Heartbeats
Work out. Ten laps.
Chin ups. Look good.
Steam room. Dress warm.
Call home. Fresh air.
Eat right. Rest well.
Sweetheart. Safe sex.
Sore throat. Long flu.
Hard nodes. Beware.
Test blood. Count cells.
Reds thin. Whites low.
Dress warm. Eat well.
Short breath. Fatigue.
Night sweats. Dry cough.
Loose stools. Weight loss.
Get mad. Fight back.
Call home. Rest well.
Don’t cry. Take charge.
No sex. Eat right.
Call home. Talk slow.
Chin up. No air.
Arms wide. Nodes hard.
Cough dry. Hold on.
Mouth wide. Drink this.
Breathe in. Breathe out.
No air. Breathe in.
Breathe in. No air.
Black out. White rooms.
Head hot. Feet cold.
No work. Eat right.
CAT scan. Chin up.
Breathe in. Breathe out.
No air. No air.
Thin blood. Sore lungs.
Mouth dry. Mind gone.
Six months? Three weeks?
Can’t eat. No air.
Today? Tonight?
It waits. For me.
Sweet heart. Don’t stop.
Breathe in. Breathe out.
Credit
"Heartbeats" from Love's Instruments (Tia Chucha Press, 1995). Copyright © 1995 by Melvin Dixon. Used with the permission of the Estate of Melvin Dixon.
Author
Melvin Dixon

Melvin Dixon was born on May 29, 1950 in Stamford, Connecticut. He received a BA from Wesleyan University in 1971 and a PhD from Brown University in 1975.
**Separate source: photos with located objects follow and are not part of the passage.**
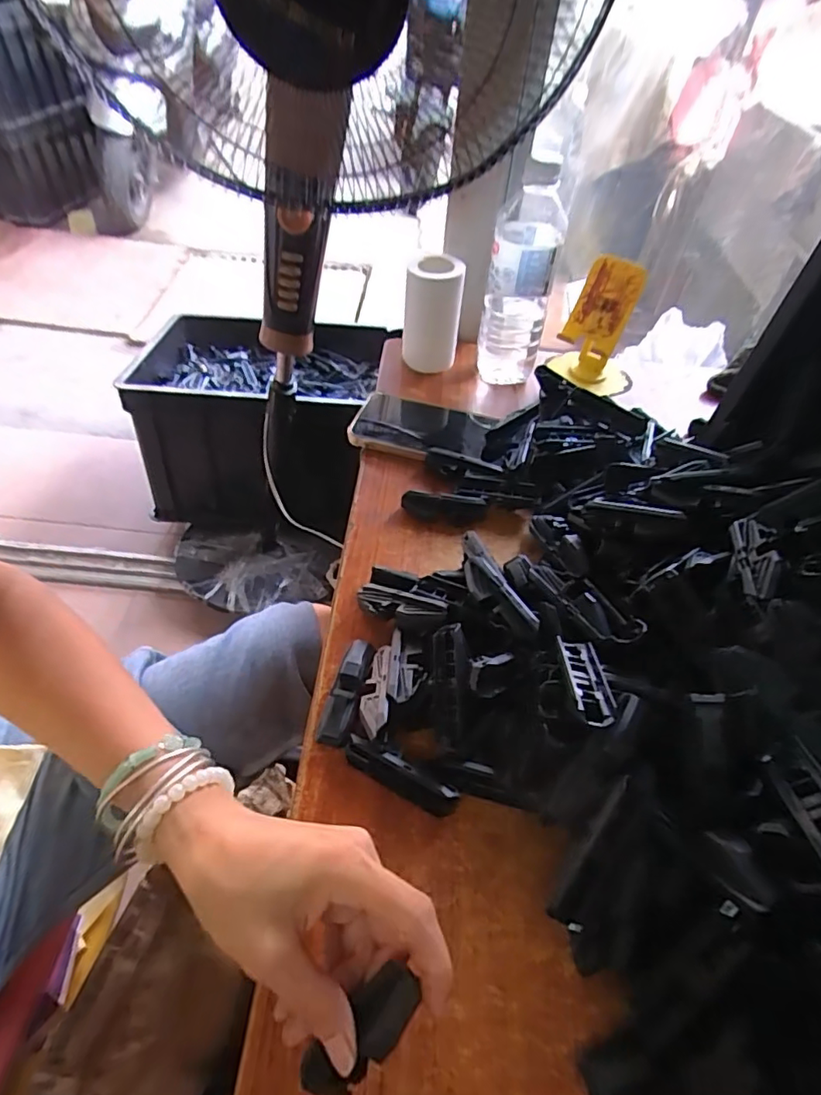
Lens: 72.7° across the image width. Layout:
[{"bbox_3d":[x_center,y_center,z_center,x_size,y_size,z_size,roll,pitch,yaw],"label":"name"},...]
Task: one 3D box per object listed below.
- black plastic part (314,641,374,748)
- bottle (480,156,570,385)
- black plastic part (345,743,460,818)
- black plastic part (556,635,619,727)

Dixon authored two poetry collections, Change of Territory (University of Virginia Press, 1983) and the posthumous Love’s Instruments (Tia Chucha Press, 1995). The latter was published with the guidance of Elizabeth Alexander, who was the editor of the press at the time, and its founder Luis Rodríguez. Dixon was also the author of the novels Vanishing Rooms (Cleis Press, 1991) and Trouble the Water (Fiction Collective 2, 1989), and the translated work The Collected Poems of Leopold Senghor (University Press of Virginia, 1990). He was highly regarded for his works on African American literature, which included book reviews and the textbook Ride Out the Wilderness: Geography and Identity in Afro-American Literature (University of Illinois Press, 1987). His poems were included in Joseph Beam’s groundbreaking anthology In the Life: A Black Gay Anthology (Alyson Publications, 1986).
About Dixon, the poet John Keene said, “He emerged at a time when out black LGBTQ writers and writing were still relatively rare but beginning to come into our own [...] In terms of aesthetic excellence and prodigiousness, his work offers an aesthetic model for new and emerging writers.”
Dixon taught English literature at Wesleyan University from 1976 to 1980, when he joined the English faculty at Queens College. He received a fellowship from the National Endowment for the Arts in 1984. Dixon died of AIDS-related complications in Stamford on October 26, 1992.